In 1821, the same New York constitutional convention that removed property qualifications for white voters raised the requirement for blacks to $250, a sum beyond the reach of nearly all of the state’s black residents. North Carolina disenfranchised free blacks in 1835, and Pennsylvania, home of an articulate, economically successful black community in Philadelphia, did the same three years later. One delegate to the Pennsylvania constitutional convention refused to sign the completed document because of its provision limiting suffrage to whites. This was Thaddeus Stevens, who would later become a leader in the drive for equal rights for African-Americans after the Civil War. By 1860, blacks could vote on the same basis as whites in only five New England states, which contained only 4 percent of the nation’s free black population. A delegate to the Pennsylvania convention of 1837 described the United States as “a political community of white persons.”

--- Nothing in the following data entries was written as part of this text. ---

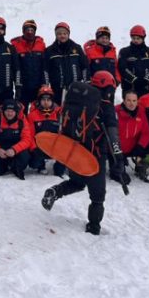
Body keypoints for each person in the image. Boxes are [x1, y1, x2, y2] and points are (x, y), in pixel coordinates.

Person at [40, 81, 128, 236]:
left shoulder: (77, 100)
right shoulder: (106, 107)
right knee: (97, 196)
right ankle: (94, 227)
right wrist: (119, 159)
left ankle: (54, 191)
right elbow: (113, 136)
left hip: (74, 149)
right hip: (95, 156)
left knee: (77, 182)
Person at [0, 99, 35, 179]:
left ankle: (14, 165)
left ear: (16, 112)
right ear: (3, 111)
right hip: (0, 149)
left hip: (16, 149)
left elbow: (27, 139)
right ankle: (4, 164)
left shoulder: (22, 120)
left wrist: (14, 150)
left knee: (24, 158)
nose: (9, 113)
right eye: (7, 111)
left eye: (12, 111)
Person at [116, 89, 149, 183]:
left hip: (133, 147)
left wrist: (141, 146)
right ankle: (117, 166)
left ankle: (141, 168)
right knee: (122, 178)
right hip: (117, 149)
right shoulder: (115, 111)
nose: (131, 103)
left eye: (134, 101)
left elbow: (146, 132)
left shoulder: (141, 112)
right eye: (128, 100)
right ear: (124, 100)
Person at [45, 21, 87, 104]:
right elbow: (45, 69)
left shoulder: (77, 48)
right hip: (57, 88)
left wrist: (87, 81)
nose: (62, 36)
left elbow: (84, 66)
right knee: (58, 112)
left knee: (74, 111)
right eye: (59, 34)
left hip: (75, 88)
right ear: (56, 35)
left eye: (65, 33)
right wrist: (46, 84)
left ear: (68, 34)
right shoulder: (49, 50)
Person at [12, 20, 49, 106]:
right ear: (23, 31)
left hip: (38, 86)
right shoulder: (16, 45)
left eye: (32, 30)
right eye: (27, 30)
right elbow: (15, 67)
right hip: (23, 86)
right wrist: (18, 85)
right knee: (21, 112)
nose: (29, 32)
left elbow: (44, 66)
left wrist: (45, 83)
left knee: (37, 112)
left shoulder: (41, 45)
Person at [27, 85, 62, 175]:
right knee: (34, 163)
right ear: (39, 101)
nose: (46, 102)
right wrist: (34, 149)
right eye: (43, 100)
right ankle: (40, 165)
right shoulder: (32, 115)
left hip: (56, 145)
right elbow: (29, 135)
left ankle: (60, 165)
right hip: (40, 146)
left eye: (48, 100)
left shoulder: (60, 114)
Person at [117, 25, 149, 96]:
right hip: (129, 88)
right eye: (133, 38)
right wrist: (133, 79)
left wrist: (147, 79)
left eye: (138, 38)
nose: (135, 40)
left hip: (146, 87)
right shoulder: (124, 51)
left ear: (143, 38)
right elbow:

Despite racial inequalities, many whites of the revolutionary generation had thought of African-Americans as “citizens of color,” potential members of the body politic. But in the nineteenth century, the definition of the political nation became more and more associated with race. The federal government barred free blacks from service in state militias and the army (although the navy did enroll some black sailors). No state accorded free blacks what today would be considered full equality before the law. In Illinois, for example, blacks could not vote, testify or sue in court, serve in the militia, or attend public schools. Blacks were aliens, not Americans, “intruders among us,” declared a political leader in Minnesota.

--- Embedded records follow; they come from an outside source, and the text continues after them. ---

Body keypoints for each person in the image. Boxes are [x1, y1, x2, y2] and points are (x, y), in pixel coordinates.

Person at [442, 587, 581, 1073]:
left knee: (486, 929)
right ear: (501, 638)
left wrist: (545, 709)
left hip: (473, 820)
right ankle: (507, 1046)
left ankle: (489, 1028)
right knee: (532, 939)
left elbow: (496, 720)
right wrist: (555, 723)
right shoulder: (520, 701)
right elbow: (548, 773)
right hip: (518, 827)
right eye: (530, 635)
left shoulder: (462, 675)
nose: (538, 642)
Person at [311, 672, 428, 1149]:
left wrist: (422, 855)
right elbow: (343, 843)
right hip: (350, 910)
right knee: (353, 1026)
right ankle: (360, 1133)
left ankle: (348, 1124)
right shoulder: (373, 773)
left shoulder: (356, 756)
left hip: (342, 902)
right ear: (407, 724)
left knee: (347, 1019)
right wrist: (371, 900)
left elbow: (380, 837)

In effect, race had replaced class as the boundary between those American men who were entitled to enjoy political freedom and those who were not. Even as this focus on race limited America’s political community as a whole, it helped to solidify a sense of national identity among the diverse groups of European origin. In a country where the right to vote had become central to the meaning of freedom, it is difficult to overstate the importance of the fact that white male immigrants could vote in some states almost from the moment they landed in America, while nearly all free blacks (and, of course, slaves), whose ancestors had lived in the country for centuries, could not vote at all.